Q&A: Katayun Barmak
Philips Electronics Professor in Applied Mathematics and Applied Physics
Katayun Barmak is aiming to define structure-property relationships of metals in engineered high-tech systems like data storage, integrated circuits, and advanced permanent magnets. As an experimental materials scientist, Barmak spends the majority of her time in the lab, peering into electron microscopes to study the very minute, nanometric-scale structure of materials, with the hope of finding the link between their structure— for example, the three-dimensional arrangement of the nanocrystals—and their properties, whether it’s electrical conductivity or magnetic hardness.
“I’m very interested in basic studies that explore the relations between how you make a material, what its structure is, and then, how it behaves. Is it a good or poor conductor of electricity, and so on,” explains Barmak, the Philips Electronics Professor in Applied Mathematics and Applied Physics. “I find it very exciting because I like to work on that edge of science where I can see the application. I want to know that the science will be used; I’m interested in the underlying science of the material that goes into building even just a small part of an engineered system.”
Before joining Columbia Engineering in 2011, Barmak was on the faculty at Carnegie Mellon University, where she rose to full professor in just three years.
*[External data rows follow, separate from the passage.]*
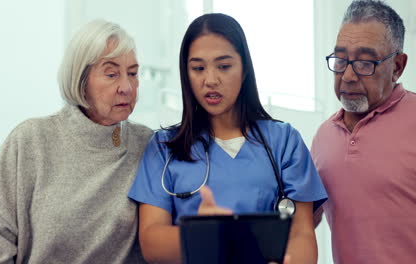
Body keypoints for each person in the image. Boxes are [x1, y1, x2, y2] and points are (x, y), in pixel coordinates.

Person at [128, 13, 327, 264]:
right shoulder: (163, 148)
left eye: (224, 66)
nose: (210, 80)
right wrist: (206, 236)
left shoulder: (284, 141)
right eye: (198, 68)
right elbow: (152, 243)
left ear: (244, 69)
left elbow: (301, 233)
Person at [0, 19, 153, 263]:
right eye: (111, 74)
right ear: (81, 80)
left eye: (133, 73)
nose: (126, 87)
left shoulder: (147, 145)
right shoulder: (31, 140)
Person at [311, 1, 416, 263]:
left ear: (397, 66)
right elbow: (303, 224)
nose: (349, 75)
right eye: (341, 60)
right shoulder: (323, 138)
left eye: (365, 63)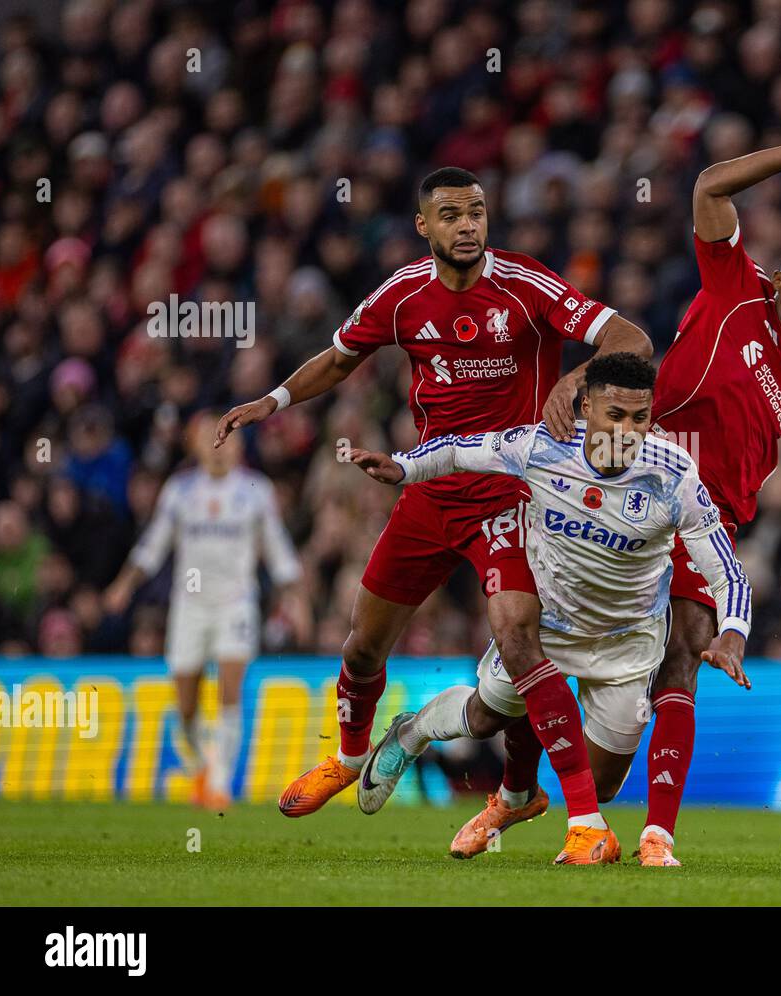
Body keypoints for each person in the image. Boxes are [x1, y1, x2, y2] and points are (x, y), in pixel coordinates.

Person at [444, 100, 781, 866]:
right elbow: (709, 185)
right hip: (619, 495)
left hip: (698, 525)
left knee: (680, 667)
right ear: (780, 280)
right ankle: (515, 789)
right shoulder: (737, 286)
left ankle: (655, 837)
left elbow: (740, 465)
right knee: (510, 679)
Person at [214, 167, 651, 822]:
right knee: (363, 644)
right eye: (451, 214)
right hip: (429, 491)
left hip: (515, 497)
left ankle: (570, 814)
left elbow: (632, 339)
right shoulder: (403, 296)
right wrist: (271, 400)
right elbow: (338, 358)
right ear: (424, 226)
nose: (468, 224)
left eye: (476, 211)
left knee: (519, 638)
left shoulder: (526, 284)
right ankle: (351, 756)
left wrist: (577, 382)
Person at [346, 352, 751, 865]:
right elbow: (457, 450)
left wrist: (733, 632)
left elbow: (726, 571)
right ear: (585, 407)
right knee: (482, 717)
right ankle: (415, 730)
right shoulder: (540, 447)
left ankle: (534, 801)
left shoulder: (673, 475)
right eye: (614, 415)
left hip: (627, 643)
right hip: (551, 629)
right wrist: (404, 467)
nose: (627, 431)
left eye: (640, 418)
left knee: (603, 784)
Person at [103, 411, 308, 809]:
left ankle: (219, 784)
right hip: (190, 605)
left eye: (226, 439)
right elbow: (153, 545)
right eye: (209, 439)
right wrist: (123, 586)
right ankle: (200, 765)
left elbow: (277, 549)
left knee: (230, 690)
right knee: (186, 705)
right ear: (194, 446)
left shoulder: (255, 491)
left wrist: (295, 598)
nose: (219, 447)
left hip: (236, 604)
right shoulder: (179, 491)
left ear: (239, 447)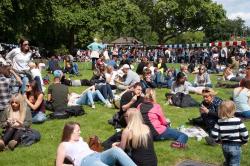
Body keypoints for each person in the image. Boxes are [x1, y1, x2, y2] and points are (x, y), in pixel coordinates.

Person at [56, 122, 136, 166]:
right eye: (78, 130)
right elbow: (58, 164)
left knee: (116, 150)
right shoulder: (64, 145)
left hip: (98, 155)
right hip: (85, 161)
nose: (80, 132)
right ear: (70, 132)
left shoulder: (80, 139)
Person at [211, 101, 248, 166]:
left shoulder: (219, 121)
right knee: (235, 164)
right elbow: (245, 133)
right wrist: (244, 141)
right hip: (235, 146)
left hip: (224, 146)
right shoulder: (238, 121)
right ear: (234, 110)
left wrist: (218, 141)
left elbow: (214, 134)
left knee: (228, 162)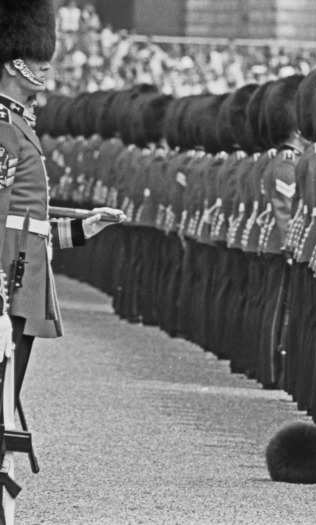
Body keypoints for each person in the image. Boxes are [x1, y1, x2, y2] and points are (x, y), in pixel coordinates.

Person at [0, 0, 124, 490]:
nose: (47, 66)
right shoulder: (4, 130)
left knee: (7, 395)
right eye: (38, 56)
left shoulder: (18, 124)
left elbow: (27, 221)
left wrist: (81, 230)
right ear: (14, 61)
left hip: (23, 274)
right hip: (8, 279)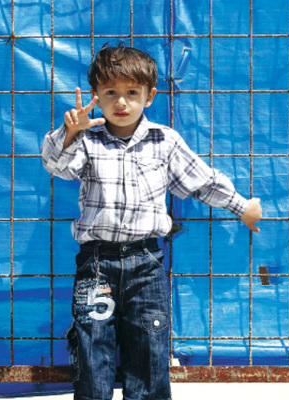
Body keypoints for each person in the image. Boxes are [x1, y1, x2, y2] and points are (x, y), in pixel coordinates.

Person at [41, 44, 262, 400]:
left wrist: (241, 206)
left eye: (132, 92)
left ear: (149, 96)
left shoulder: (164, 141)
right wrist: (70, 133)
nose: (121, 102)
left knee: (149, 347)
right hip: (96, 263)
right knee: (92, 346)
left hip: (146, 263)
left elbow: (200, 181)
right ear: (96, 95)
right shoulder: (87, 141)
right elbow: (57, 167)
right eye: (110, 93)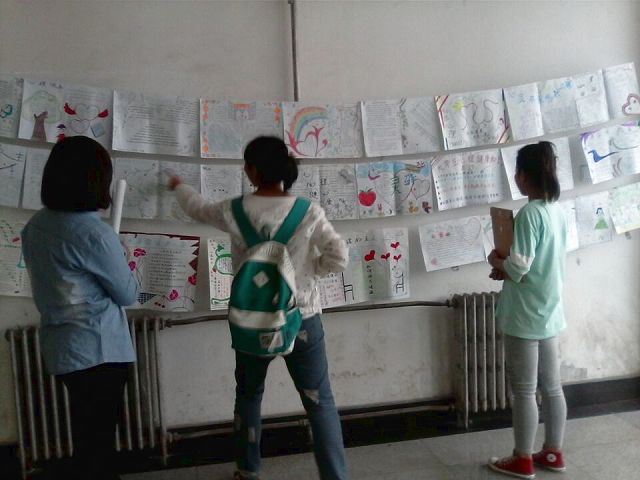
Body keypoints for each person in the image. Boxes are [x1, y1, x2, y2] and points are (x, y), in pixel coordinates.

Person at [168, 136, 349, 480]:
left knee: (249, 395)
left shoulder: (233, 211)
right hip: (302, 319)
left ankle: (248, 470)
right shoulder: (308, 211)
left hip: (251, 322)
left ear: (251, 170)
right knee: (319, 402)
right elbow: (339, 257)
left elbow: (196, 207)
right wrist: (308, 275)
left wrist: (179, 186)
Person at [21, 136, 139, 480]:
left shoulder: (36, 225)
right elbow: (127, 293)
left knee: (88, 440)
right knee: (99, 446)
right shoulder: (95, 234)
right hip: (99, 350)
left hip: (62, 348)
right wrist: (123, 257)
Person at [487, 141, 568, 479]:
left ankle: (522, 458)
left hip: (524, 314)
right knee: (552, 387)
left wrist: (495, 260)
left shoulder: (529, 214)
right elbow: (536, 265)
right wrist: (506, 268)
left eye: (517, 172)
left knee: (523, 389)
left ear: (522, 175)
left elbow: (519, 267)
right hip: (549, 310)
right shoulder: (555, 210)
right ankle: (552, 452)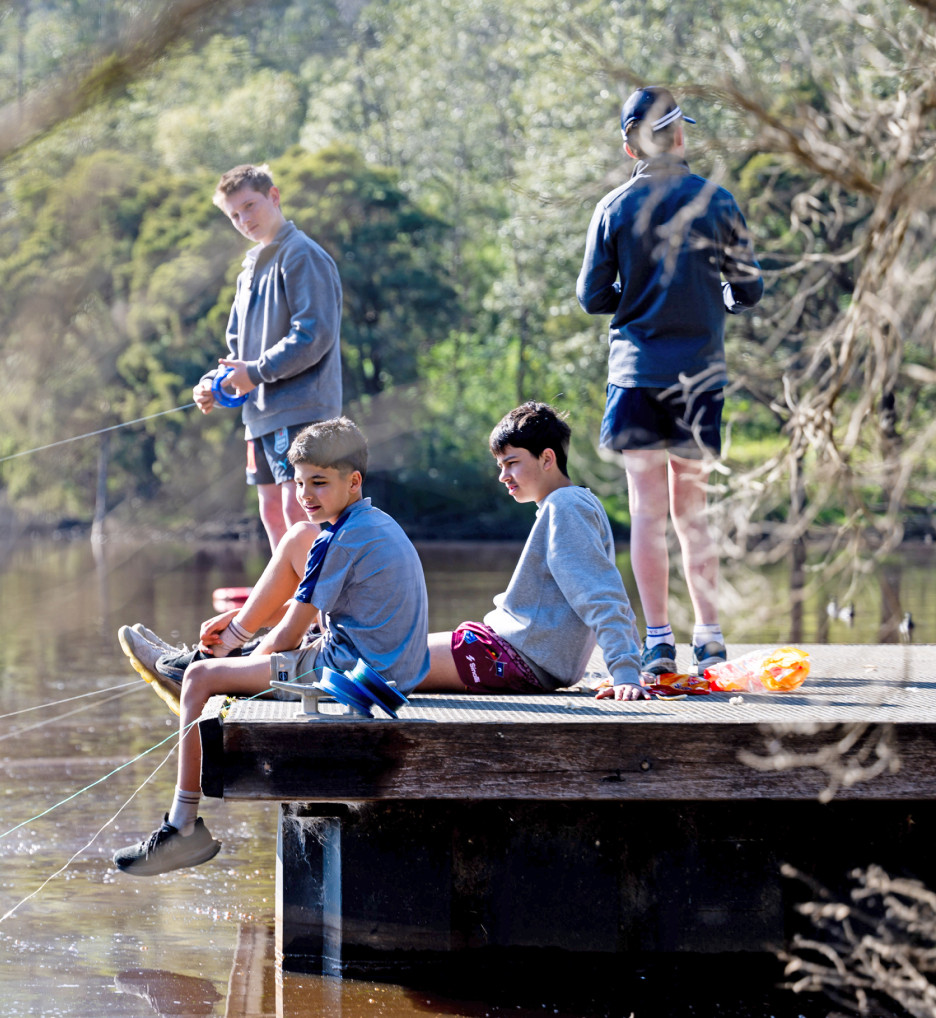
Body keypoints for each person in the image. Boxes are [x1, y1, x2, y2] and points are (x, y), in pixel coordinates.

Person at [111, 418, 429, 876]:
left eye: (319, 482)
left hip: (357, 681)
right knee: (298, 537)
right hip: (390, 670)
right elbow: (303, 615)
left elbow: (288, 638)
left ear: (353, 481)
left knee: (200, 679)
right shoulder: (370, 522)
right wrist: (246, 633)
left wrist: (229, 678)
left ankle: (182, 828)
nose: (305, 495)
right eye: (299, 482)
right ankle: (228, 651)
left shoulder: (337, 542)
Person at [576, 85, 763, 674]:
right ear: (681, 137)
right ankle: (709, 637)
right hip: (699, 379)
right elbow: (749, 287)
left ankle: (657, 641)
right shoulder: (717, 201)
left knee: (647, 513)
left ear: (630, 147)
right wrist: (715, 298)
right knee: (693, 510)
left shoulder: (613, 207)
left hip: (636, 377)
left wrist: (634, 297)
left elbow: (591, 296)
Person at [411, 402, 654, 702]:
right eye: (500, 466)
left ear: (547, 458)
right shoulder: (574, 502)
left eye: (512, 462)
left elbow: (601, 594)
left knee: (386, 661)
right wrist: (631, 663)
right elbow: (608, 585)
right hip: (510, 651)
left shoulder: (566, 507)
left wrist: (626, 671)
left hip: (510, 656)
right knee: (387, 656)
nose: (503, 475)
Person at [193, 164, 344, 552]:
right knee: (272, 512)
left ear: (274, 197)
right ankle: (290, 590)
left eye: (250, 206)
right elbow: (238, 354)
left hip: (303, 411)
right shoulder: (247, 272)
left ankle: (315, 593)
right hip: (259, 417)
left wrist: (256, 372)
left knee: (299, 511)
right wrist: (213, 384)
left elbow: (313, 335)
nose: (244, 220)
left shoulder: (302, 254)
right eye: (234, 215)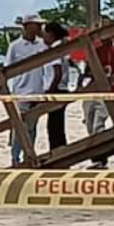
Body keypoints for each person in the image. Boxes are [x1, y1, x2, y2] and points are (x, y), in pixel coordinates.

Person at [5, 15, 50, 166]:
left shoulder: (42, 44)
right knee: (20, 128)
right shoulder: (15, 46)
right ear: (27, 26)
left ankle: (28, 155)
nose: (39, 28)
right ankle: (15, 157)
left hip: (38, 90)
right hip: (21, 91)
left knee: (32, 127)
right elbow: (7, 68)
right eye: (36, 25)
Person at [81, 35, 114, 169]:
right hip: (93, 87)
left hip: (107, 90)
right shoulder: (96, 49)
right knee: (89, 122)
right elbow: (87, 69)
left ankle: (101, 158)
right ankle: (96, 156)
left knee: (98, 124)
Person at [43, 22, 72, 151]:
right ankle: (60, 149)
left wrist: (50, 90)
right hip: (62, 88)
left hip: (57, 89)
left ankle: (57, 150)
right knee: (57, 123)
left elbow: (57, 72)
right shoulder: (62, 47)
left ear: (51, 34)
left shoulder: (55, 50)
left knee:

She was one of the first materials scientists ever to successfully map the crystallographic orientation of polycrystalline structures on the nanoscale for statistically significant populations. An exciting research feat at the time—four years ago—when high throughput crystal orientation mapping methods at the nanoscale were not available. But now the technique is readily available, making it possible, for example, to see how metallic elements like copper can be tailored to be even better nanoscale electrical conductors.
Shortly after the fourth of July holiday, Barmak talked to Columbia Engineering magazine about her ongoing work in metals on the nanoscale, setting up the School’s new electron microscopy lab, and her previous life in the performing arts.
Q: How did you get your start in metallurgy?
A: I went to Cambridge as an undergraduate and started in natural sciences to give me some flexibility in the choice of classes. I had to pick a last class. I had only been in England for two years. To me, English was still a second language, although I spoke it very well, so I was trying to avoid any classes where essay assignments were involved. Ironically, all I do now is write, and I was trying to avoid writing. There was only one class without essays and it was Crystals. We started to do a lot of visible light microscopy of crystals, and the images were beautiful. What you can see in the microscope, those images, just grabbed me. I spent a lot of my time collecting images, analyzing images, extracting information from images. And, I love art. I love the visual arts, the performing arts, and painting. For me, the images were beautiful, appealing in their own right; but also what kept my interest was the information content extracted from those images. The images led to the science.
Q: The performing arts were actually a big part of your life at one point.
A: I wanted to be a ballet dancer. I started at age 8. In the end, I did ballet on and off for 25 years. I danced in graduate school and afterwards. I danced with chamber ballet companies. In a dance class, your mind is completely engaged in trying to learn the steps, keep to the music, keep to the time. It’s physically and mentally so fully engrossing that you come out of class exhausted but also refreshed. I miss it terribly. It was the best thing. So initially I wanted to become a ballet dancer. Now, I look back on the insanity of that. I grew up in Iran, but at the time of rapid growth and modernization. The country had a ballet company that I could join. And we had dancers and teachers from all over the world. It was just this phenomenal pocket of time where we thought we were dancing on the world stage . . . but then my parents thought this was absolutely not the career for me. [Laughs] And in retrospect, it was a very lucky thing I didn’t do it.
Q: You’re currently doing a lot
of research on the nanoscale.
What is the materials science
field like now?
A: It’s an exciting time. It’s exciting because now our instrumentation and our computing power are beginning to match our desires. The computing power that wraps around every instrument is making things so much better and enabling new science. In materials, for me, it’s a very exciting time because we do not yet have the full predictive theories in materials that will allow us to design a material for an engineered system in a computer, then go and make it and have it behave the way we wanted. But we’re getting there. Some of what [Associate Professor] Chris Marianetti and others do—computing materials from the principles of quantum mechanics—and some of the materials and properties predicted we’re now able to measure and verify. We’re beginning to get glimpses of what we can do.
Q: What is the end goal?
A: To find new or better materials—there’s always newer and better defined by some figure of merit. Hopefully, the new is better. [Laughs]
Q: This academic year, faculty,
students, and researchers
across Columbia will have
access to the School’s new
Electron Microscopy (EM) Lab in Havemeyer. This is significant.
A: It has been exciting (and, at times, exasperating) constructing this new central facility for not only our faculty and students, but for other Columbia members and alumni. I am looking forward to the creativity we’re going to get out of its use, the world-class science that will come out of it from researchers using the instrument and who are doing exciting work here. I think we’ll be blown away!